Hargreaves found a safe place to park for the night, and said when he drove home the streets were full of debris from flooding and landslides. Schools were closed Friday "due to extreme conditions," and authorities also urged workers not to go into the office, as Al Jazeera reported.
"I have instructed all government departments to race against time, concentrate firepower on the aftermath work, and repair the affected roads and community facilities as soon as possible."
The remnants of Haikui also brought extreme rainfall to southern China, where Shenzhen recorded a record 18.4 inches of rain, and more than 11,000 were evacuated from Meizhou in Guangdong province, as AP reported. In Shenzhen, schools were also closed, as well as some offices and subway stations, according to Reuters. Schools were closed or delayed in 10 Guangdong districts. Beijing also warned several of its neighborhoods to prepare for heavy flooding through Saturday, AP said.

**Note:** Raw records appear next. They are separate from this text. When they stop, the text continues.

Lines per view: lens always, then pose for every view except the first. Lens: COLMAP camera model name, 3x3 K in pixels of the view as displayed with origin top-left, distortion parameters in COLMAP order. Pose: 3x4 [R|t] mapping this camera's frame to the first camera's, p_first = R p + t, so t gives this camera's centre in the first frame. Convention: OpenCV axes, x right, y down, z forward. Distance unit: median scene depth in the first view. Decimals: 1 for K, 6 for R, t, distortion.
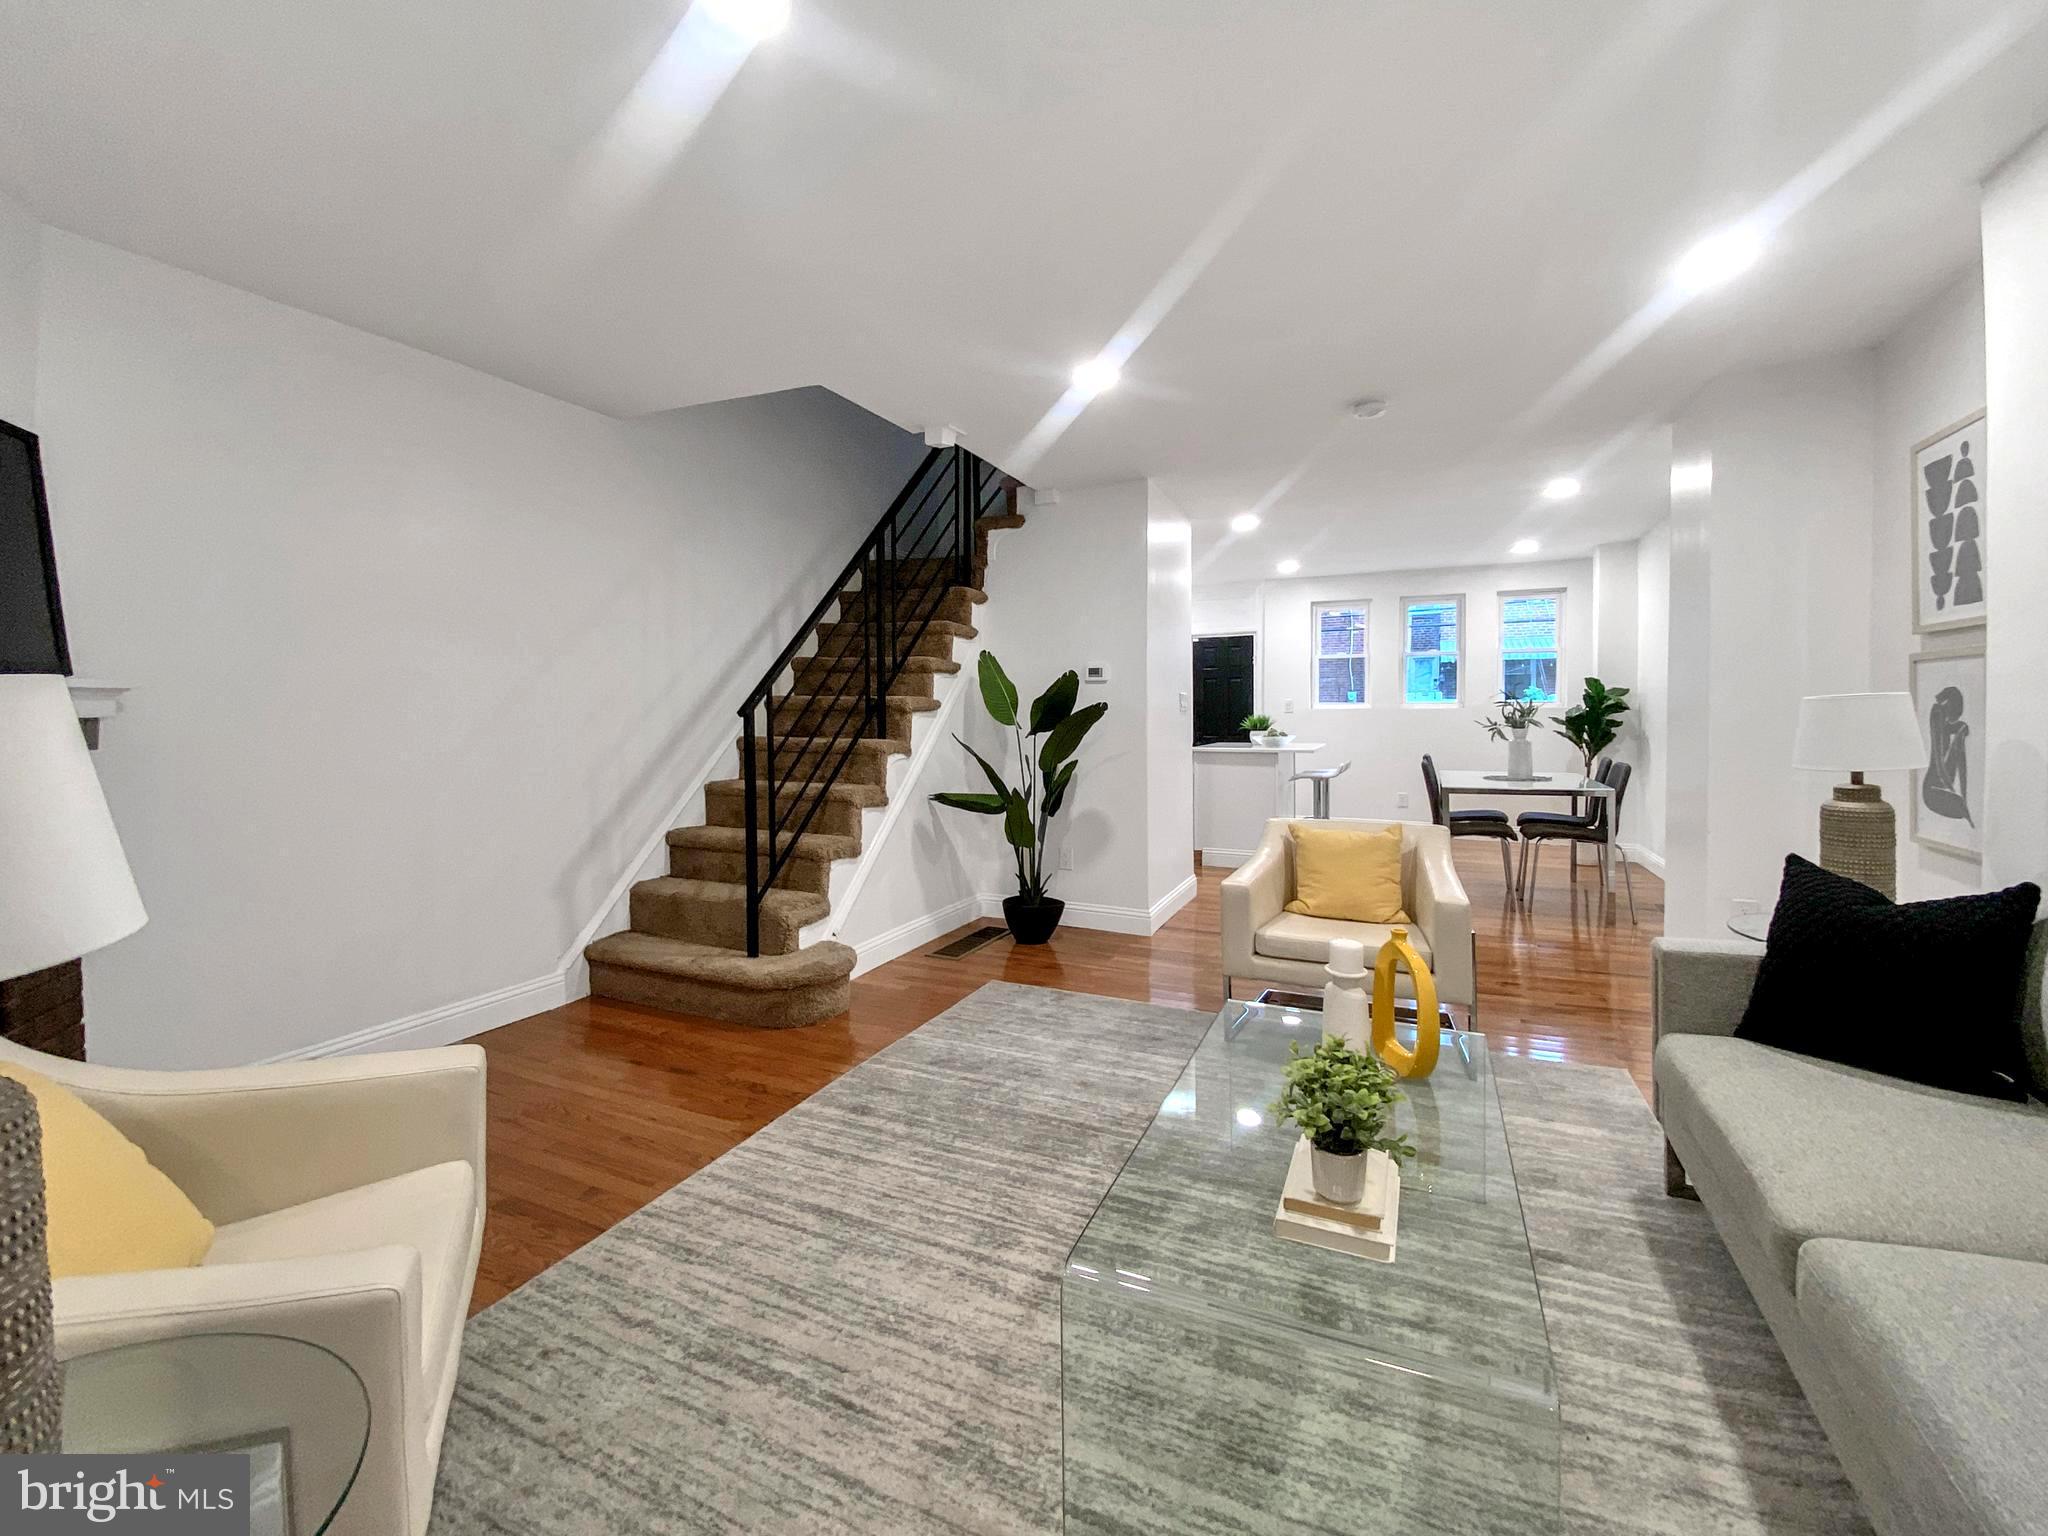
lens RADIAL K [[855.9, 0, 1020.3], [0, 855.9, 716.9], [0, 0, 1]] dist [-0.000328, -0.000254]
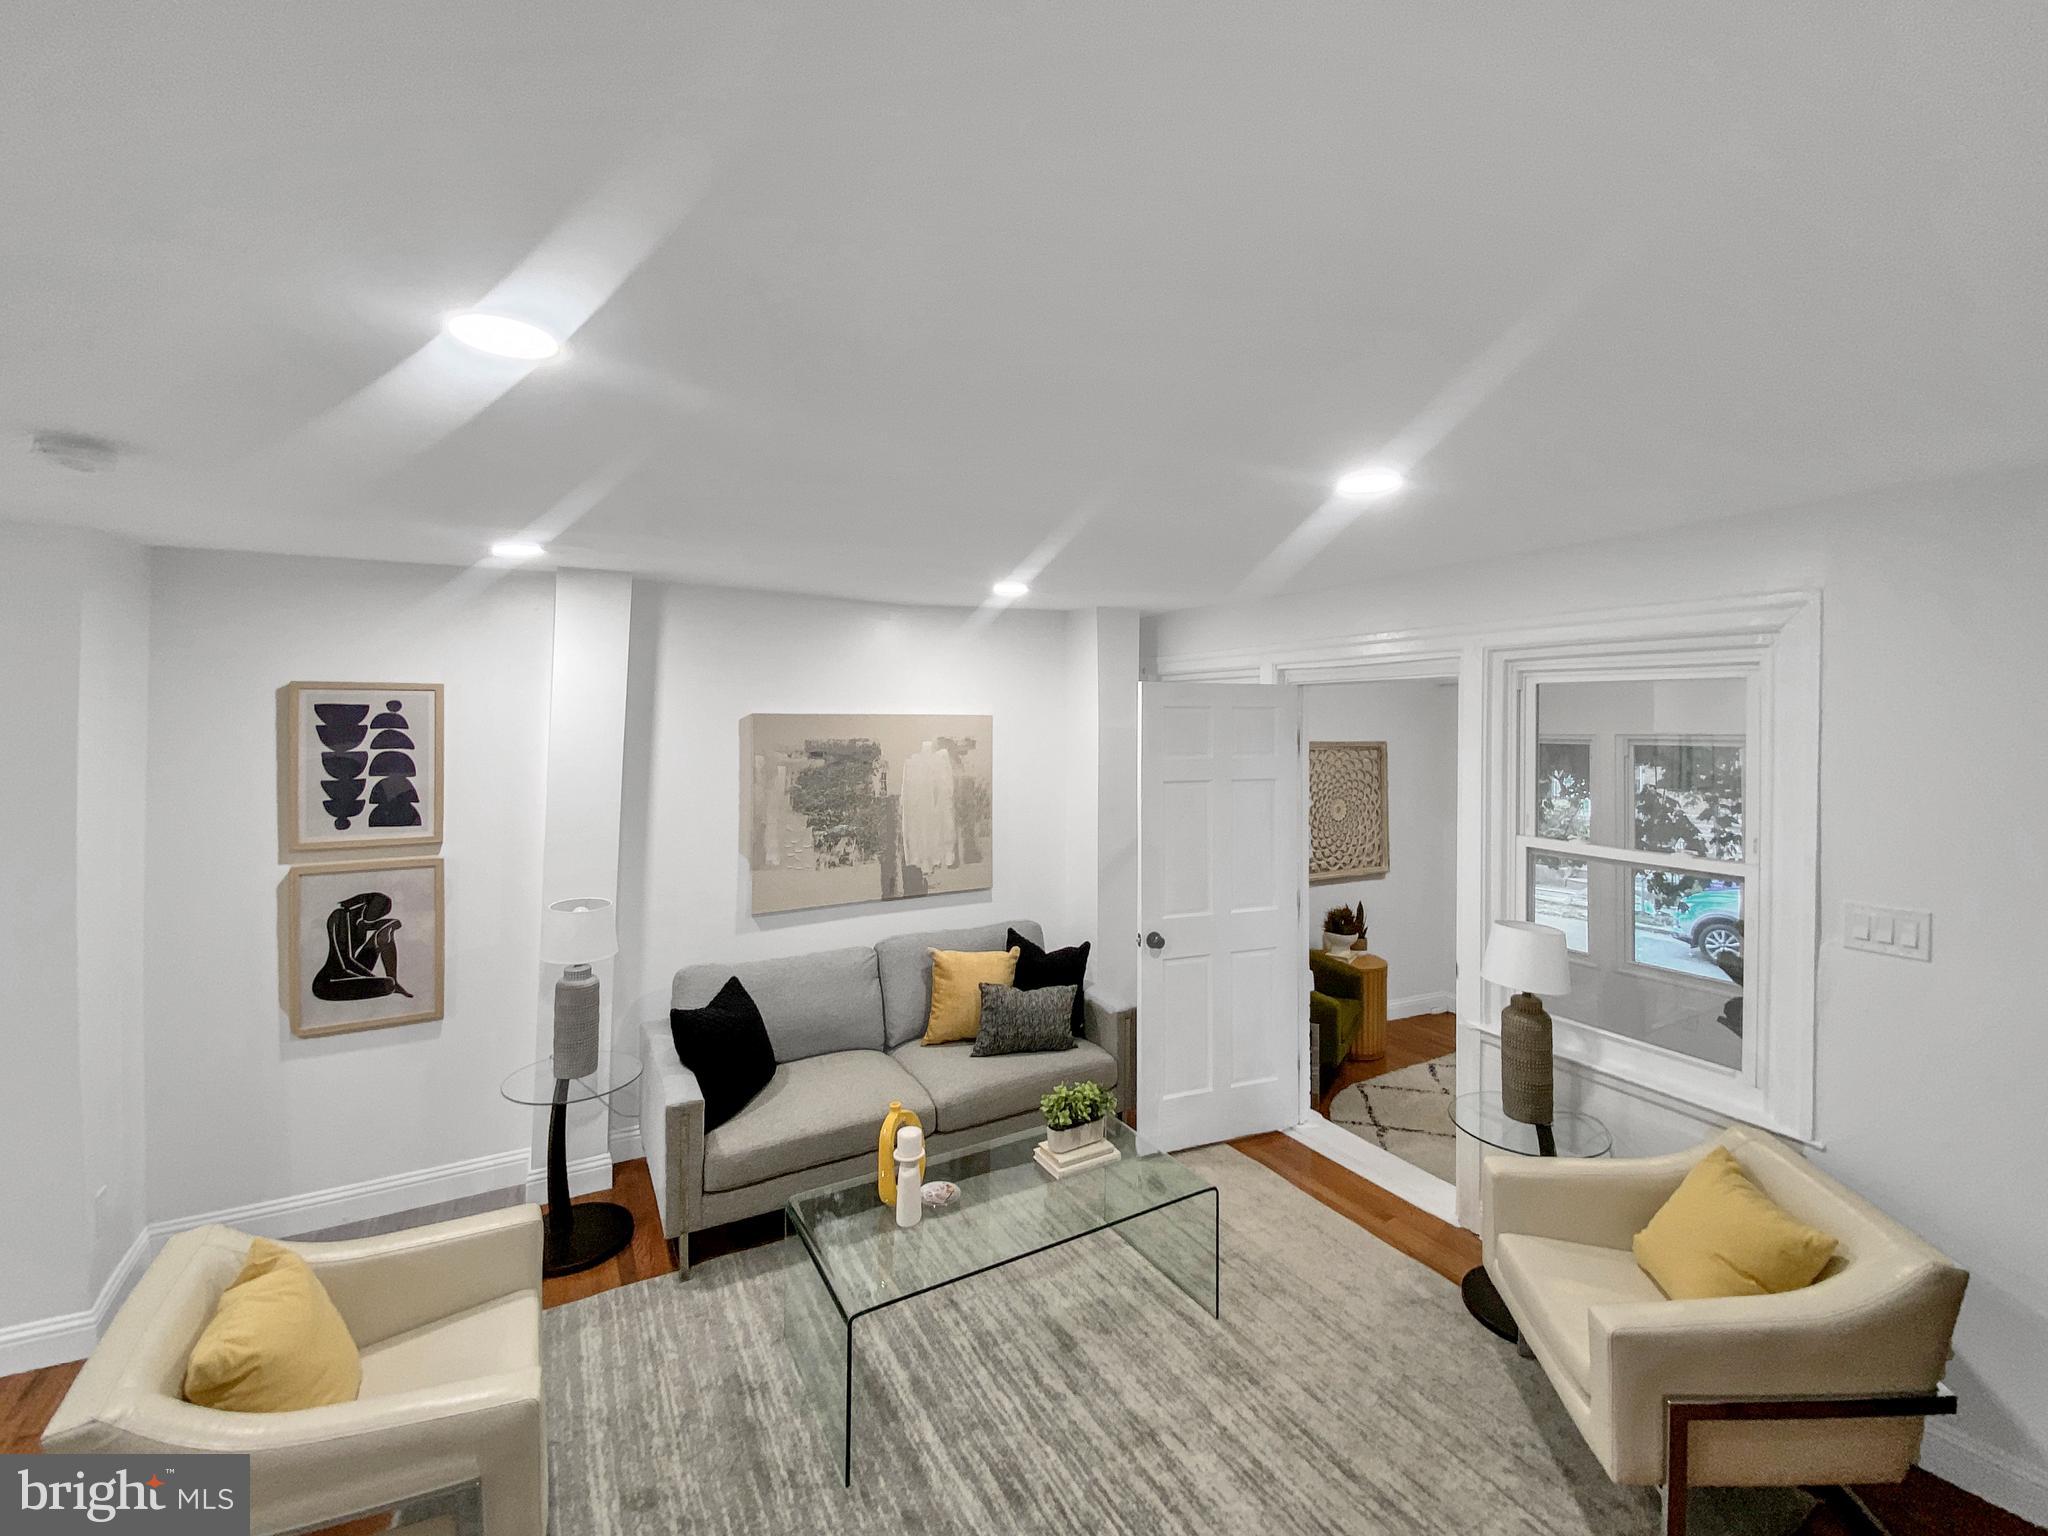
lens RADIAL K [[855.9, 0, 1020.3], [0, 855.9, 716.9], [0, 0, 1]] dist [-0.000328, -0.000254]
pose [[-0.811366, 0.008087, 0.584483, -0.411172], [0.014750, 0.999869, 0.006642, -0.292317], [-0.584353, 0.014010, -0.811379, 1.494853]]
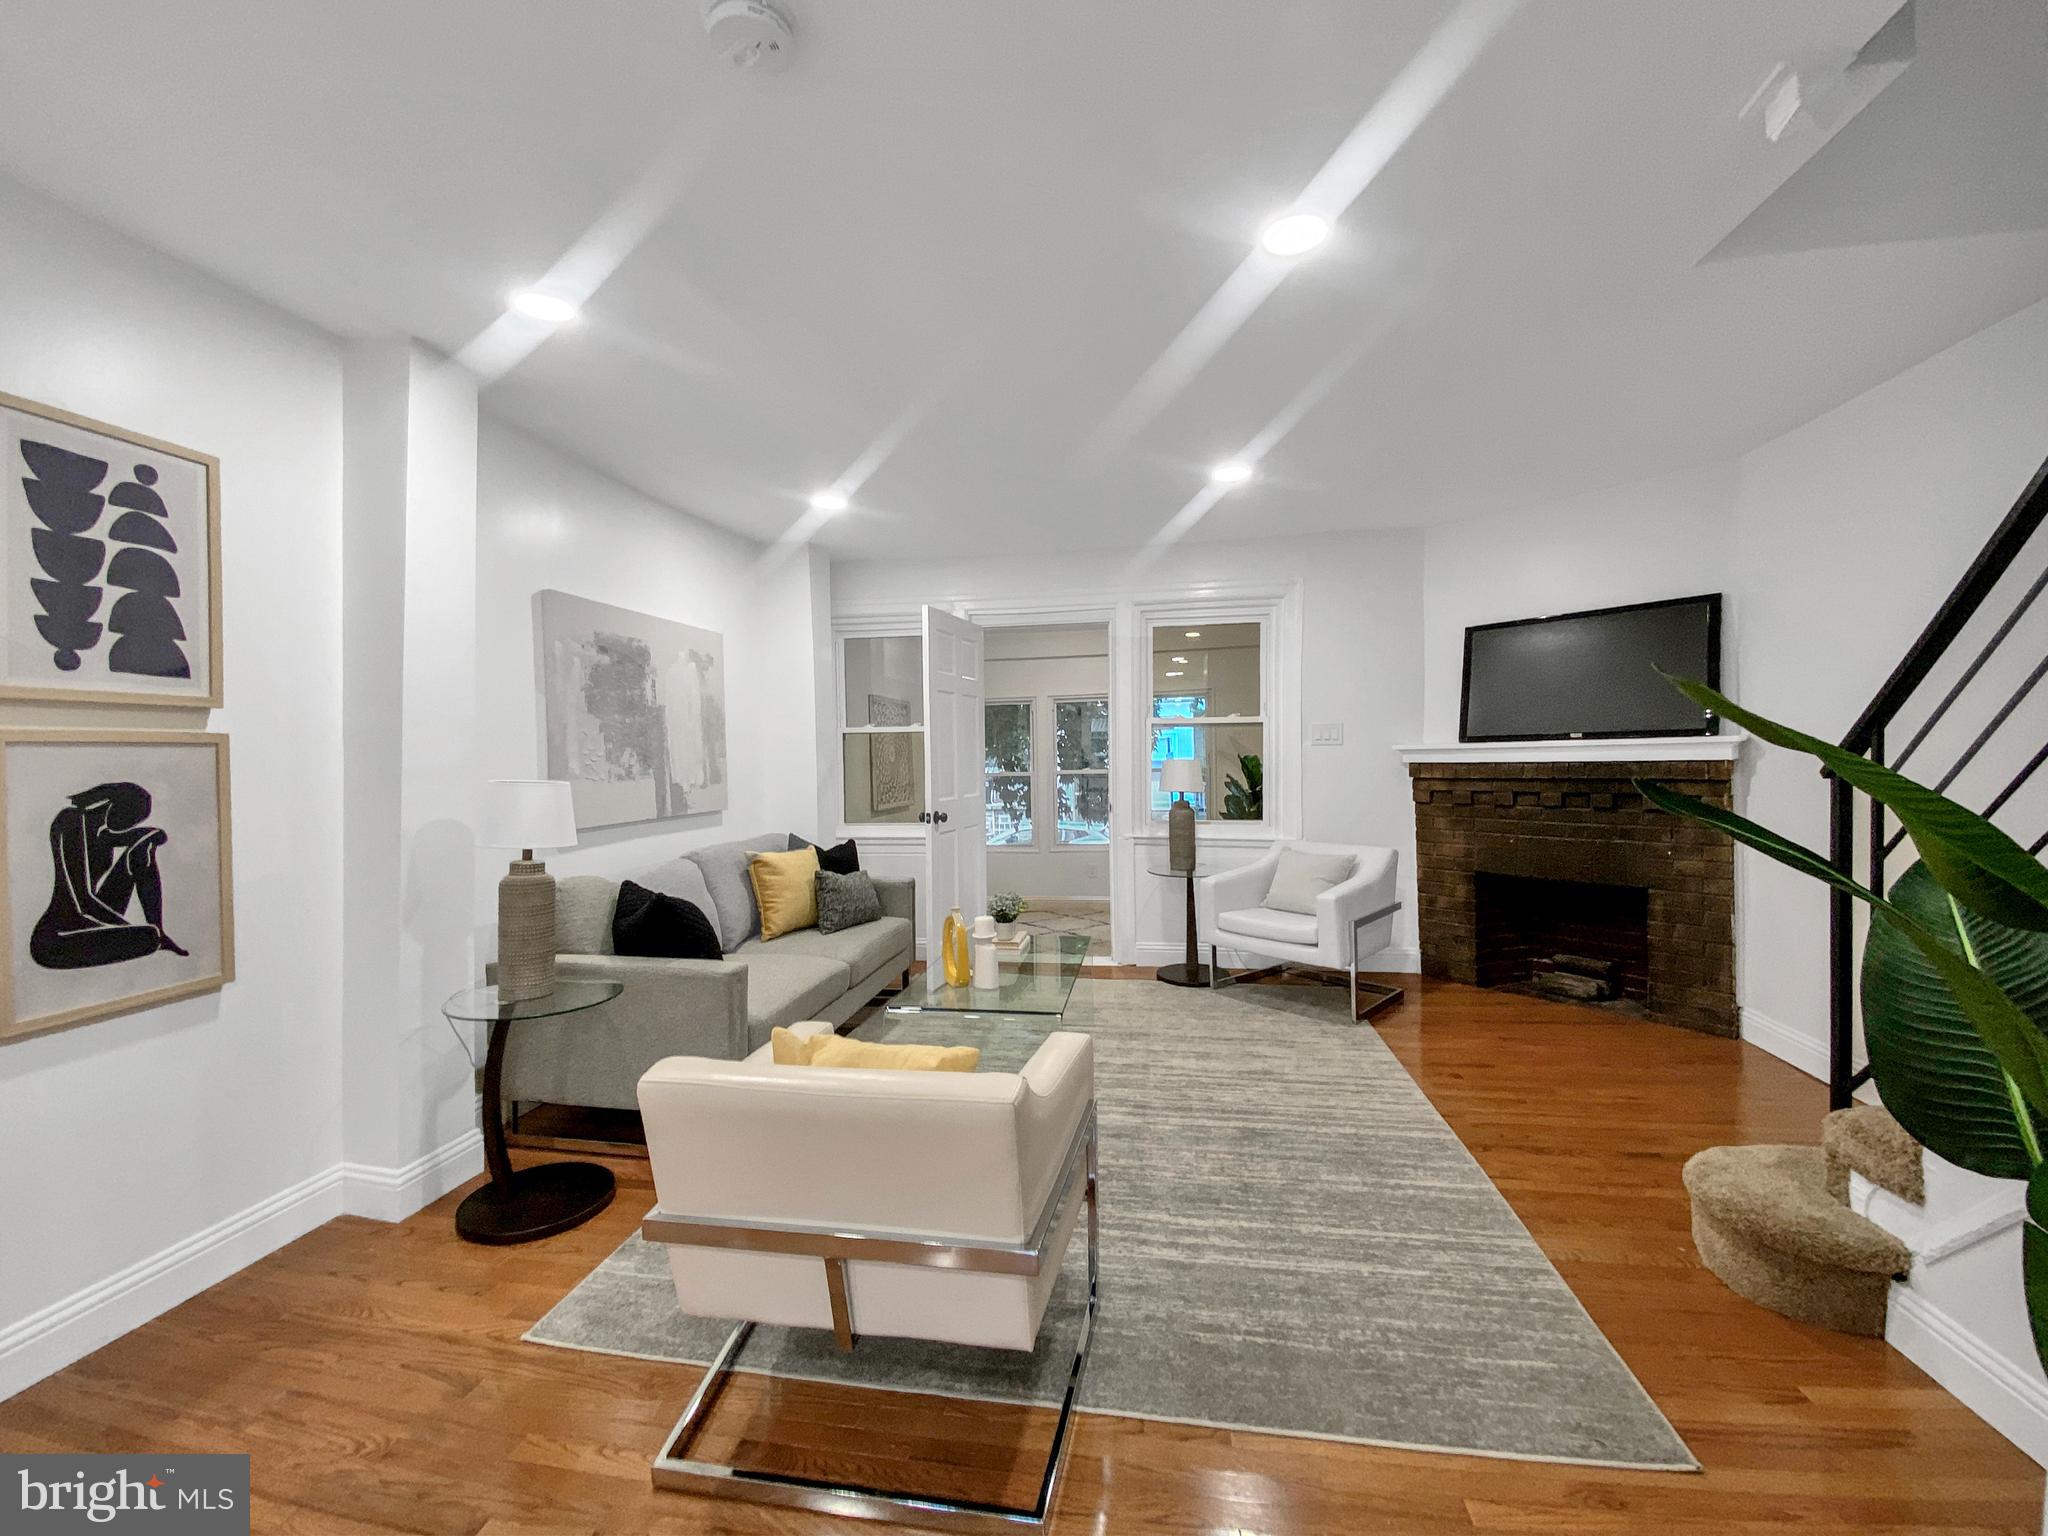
lens RADIAL K [[890.9, 0, 1062.9], [0, 890.9, 771.1], [0, 0, 1]] dist [0.000206, -0.010634]
pose [[-0.953710, 0.030404, -0.299188, 0.560423], [0.021101, 0.999190, 0.034276, -0.054934], [0.299988, 0.026376, -0.953578, 2.015187]]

In Hong Kong, the government began recovery efforts.
"I have instructed all government departments to race against time, concentrate firepower on the aftermath work, and repair the affected roads and community facilities as soon as possible," Lee wrote on Facebook.
However, some residents of Hong Kong expressed concerns online that the territory had not been prepared for the inundation, and Greenpeace East Asia raised questions about the city's ability to adapt to the climate crisis, noting that the storm overflowed the city's drainage system and that the city did not take advantage of its emergency alert systems.
"Greenpeace Hong Kong urges the government to study the impacts of climate change, identify high-risk areas, create long-term response strategies, improve emergency response capabilities, and propel the development of renewable energy and energy conservation measures," the group wrote on social media.